Catherine Dixon MCIArb LLB MBA

Catherine Dixon is the Chief Executive Officer of Ciarb. Catherine joined Ciarb in May 2020 having set the world record for circumnavigating the world on a tandem bicycle.

Before setting her world record, Catherine held Chief Executive Officer roles at NHS Resolution (the indemnifier for the NHS), a University College and at the Law Society of England and Wales.

Catherine also held Senior Executive Director, Legal Director and General Counsel roles at the NSPCC, BUPA and in Canada, at Vancouver Coastal Health Authority.

Catherine started her professional career as a commercial litigator solicitor in private practice including at Eversheds Sutherland.

Catherine has been involved in effective dispute resolution throughout her career including as an adviser, mediator, and client. Catherine formally introduced mediation into the NHS in England which has resulted in ADR being used effectively to resolve claims across the NHS.

She has served as a trustee and non-executive director on numerous boards, including the Centre for Effective Dispute Resolution (CEDR), LawWorks, Queens (King) Counsels Appointments, Chamber of Commerce, Judicial Appointments, and other large charities. Catherine was the deputy chair of the LGBTQAI+ Committee of the IBA and has campaigned on human rights, rule of law and access to justice issues for most of her career. Catherine served as an officer on the British Army and has the Freedom of the City of London.

Catherine is the Chair of Stonewall, Europe’s largest human rights LGBTQ+ human rights charity.
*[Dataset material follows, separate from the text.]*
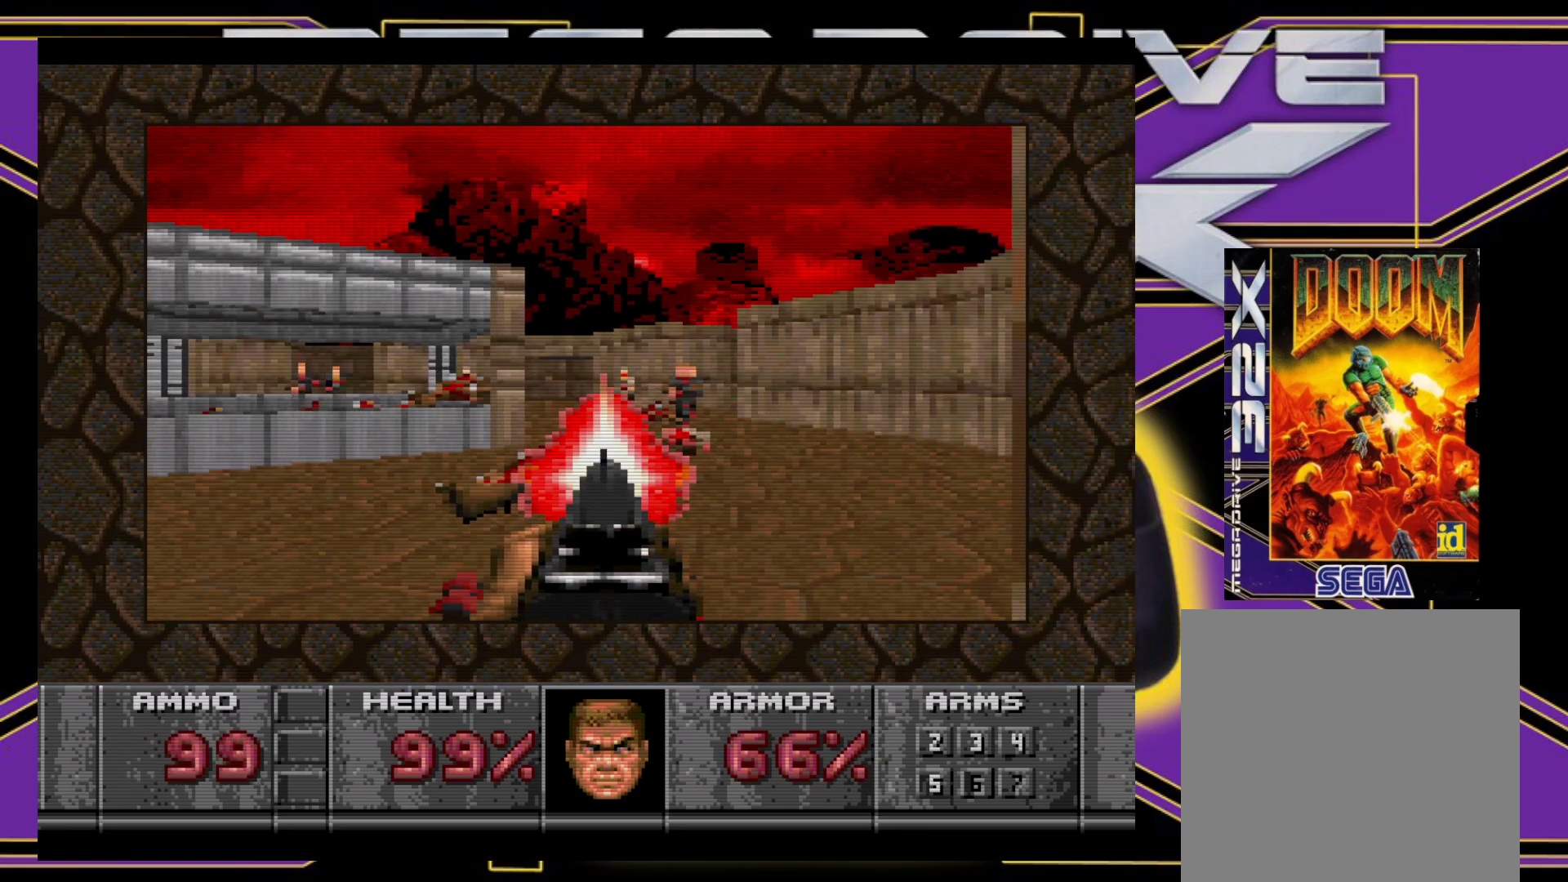
{"buttons": ["A"], "events": [[67, "DPAD_DOWN", "up"], [333, "DPAD_DOWN", "down"], [333, "DPAD_RIGHT", "down"], [467, "DPAD_RIGHT", "up"], [500, "DPAD_DOWN", "up"]]}
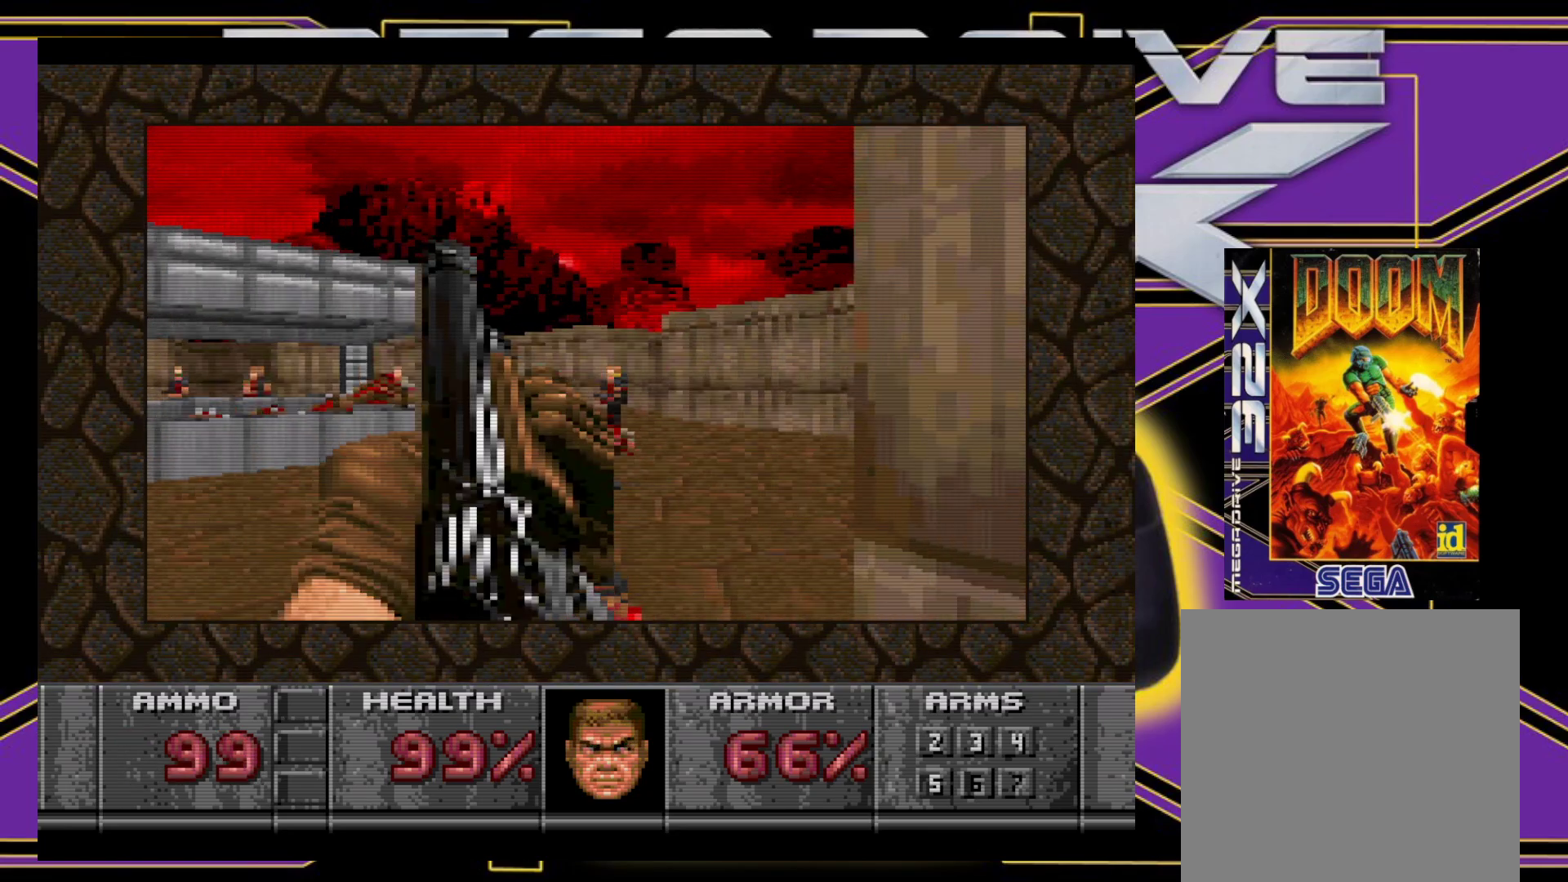
{"buttons": ["A"], "events": [[383, "DPAD_DOWN", "down"], [500, "DPAD_DOWN", "up"]]}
Catherine has an MBA, is a solicitor and accredited mediator.


Jonathan Wood FCIArb

Jonathan Wood is an independent arbitrator with over 40 years' experience in the field. He is ranked in band 1 Chamber's arbitrators category and as a "leading individual" by the Legal 500. He is recommended as a Global Leader for Litigation in Who's Who Legal. As well as acting for a wide range of commercial clients in insurance, financial services, energy and maritime, cultural property, Jonathan has been counsel for the British Government's Export Credit Agency (UKEF), for 30 years advising on all aspects of international trade and public international law, handling disputes and arbitrations around the world as well as government to government negotiations. He was co-chair of the IBA's committee on International Sales and related Financial Transactions. He practiced in Singapore where he was admitted as a registered foreign lawyer and has experience in many jurisdictions around the world. He started his career as a criminal defence and civil liberties lawyer, notably obtaining an acquittal of a mother charged with murder of her baby on the basis it was a "cot death" and advising on European Convention of Human Rights cases, appearing in Strasbourg as advocate. He now mainly sits as arbitrator.

Jonathan is the current President of Ciarb, and previous Chair of the Board of Trustees. He is the Director of the London Chamber of Arbitration and Mediation and the Chair of International Arbitration at Reynolds Porter Chamberlain (RPC). He is a founding member of LegalUK and also the Virtual Arbitrations forum.